Friday, March 18, 2011

JPALS Landing System Back on Track

The land-based Joint Precision Approach and Landing System is getting back on track after the deputy secretary of defense issued the Resource Management Directive-700 in January that restored full funding to the program.

JPALS is a family of systems that will provide precision approach and landing capability for all of the Department of Defense. It will operate in land-based fixed and tactical environments, sea-based environments and, eventually, a back-packable system will support special operation environments, officials said.

While the Navy is the lead executive service for the JPALS family of systems and working on the sea-based version, the Air Force is responsible for the LB JPALS that will provide this GPS-based approach and landing capabilities.

"Today, each service -- the Army, the Navy, the Air Force -- has one or more unique solutions," said Col. Jimmie Schuman, the Aerospace Management Division senior materiel leader. "JPALS is an interoperable system that will be used by all the services and civil aircraft."

The underlying technology is a differential GPS, the same technology Honeywell used for their civil product that was certified for use in September 2009 by the Federal Aviation Administration.

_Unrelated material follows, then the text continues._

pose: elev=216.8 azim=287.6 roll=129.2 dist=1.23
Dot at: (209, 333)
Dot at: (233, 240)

Program office officials are working toward procuring a military version of this technology, which will include employing an encrypted data link and GPS secure military code with anti-jam capability. Work is also being done to ensure interoperability with the civil community.

"Currently you have to install an (instrument landing system) for every runway end," said Brian Pierce, the aircraft integration lead for Jacobs Technology. "With JPALS, you would only need one system to support the entire airfield."

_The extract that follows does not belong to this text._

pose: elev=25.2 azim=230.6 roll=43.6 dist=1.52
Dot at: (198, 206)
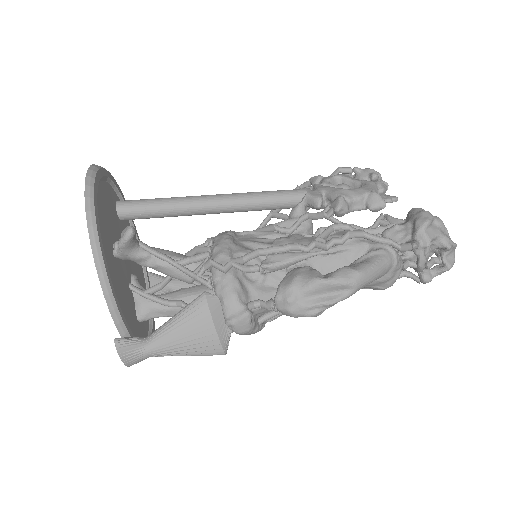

With this smaller footprint, LB JPALS would require less manpower to set up or maintain than current systems.

Other services currently use precision approach radar, but these systems are not compatible with civil aircraft and are planned to be among the first systems that will be phased out and replaced by JPALS.

Some remotely piloted vehicles also use the same GPS-based technology, and fielding JPALS would provide them the ability to land at any DOD airfield.

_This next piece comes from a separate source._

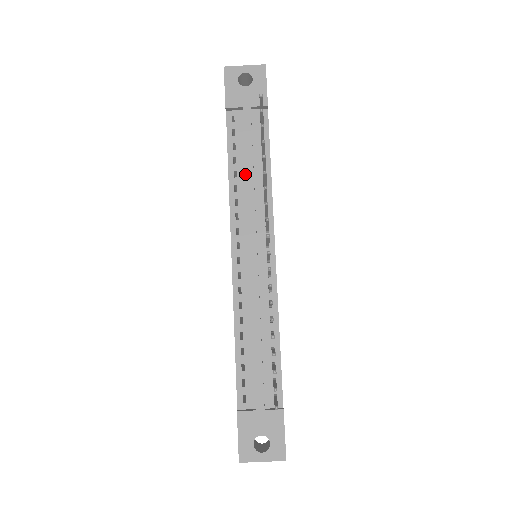
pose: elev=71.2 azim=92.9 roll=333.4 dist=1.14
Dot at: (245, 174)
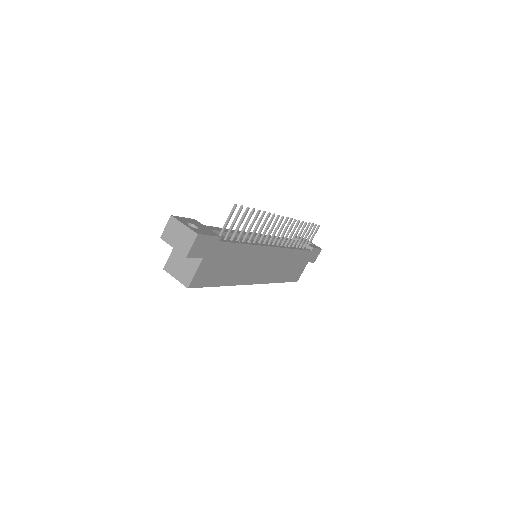
Dot at: occluded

"We want to try to collaborate to get to as common a solution as possible across all services and across all aircraft within the Air Force, as well," Mr. Pierce said. "We want to meet everybody's needs."

LB JPALS capability would be installed in existing navigation system avionics. Avionics risk reduction efforts are ongoing across all the services, and there is an Aircraft Integration Working Group that meets quarterly to coordinate these efforts.

"We are looking forward to being able to do flight demonstrations with our prototype data link and civil capability military avionics toward the end of the calendar year," Mr. Pierce said. "The goal is to drive down integration costs by sharing the same basic technology across the services."

Collaboration with the FAA has also been in the works, leading to a possible interagency procurement of the FAA civil technology to provide the civil interoperable portion of the LB JPALS.

"Since the technology is so mature, our primary focus is managing our way through the various acquisition and milestone processes and collaborating with the FAA," said Sandy Frey, the deputy program manager.

Some recent successes the program has seen were technology readiness affirmation from the Director of Defense Research and Engineering and selection of a data link standard that will be the key to JPALS interoperability between all the services.

In the future, plans are for the LB JPALS to support not only straight-in approaches to the runway, but curved, segmented approaches, or specialized approaches.

"This will provide much more flexibility for the warfighter to react to their current situation," said Ben Brandt, the JPALS lead engineer at MITRE.

Program office officials are working on a draft acquisition strategy.

"We have been waiting a long time to get to this point, and we're ready to move along to the next steps," Ms. Frey said. "We want to ensure the goal of common solutions becomes a reality."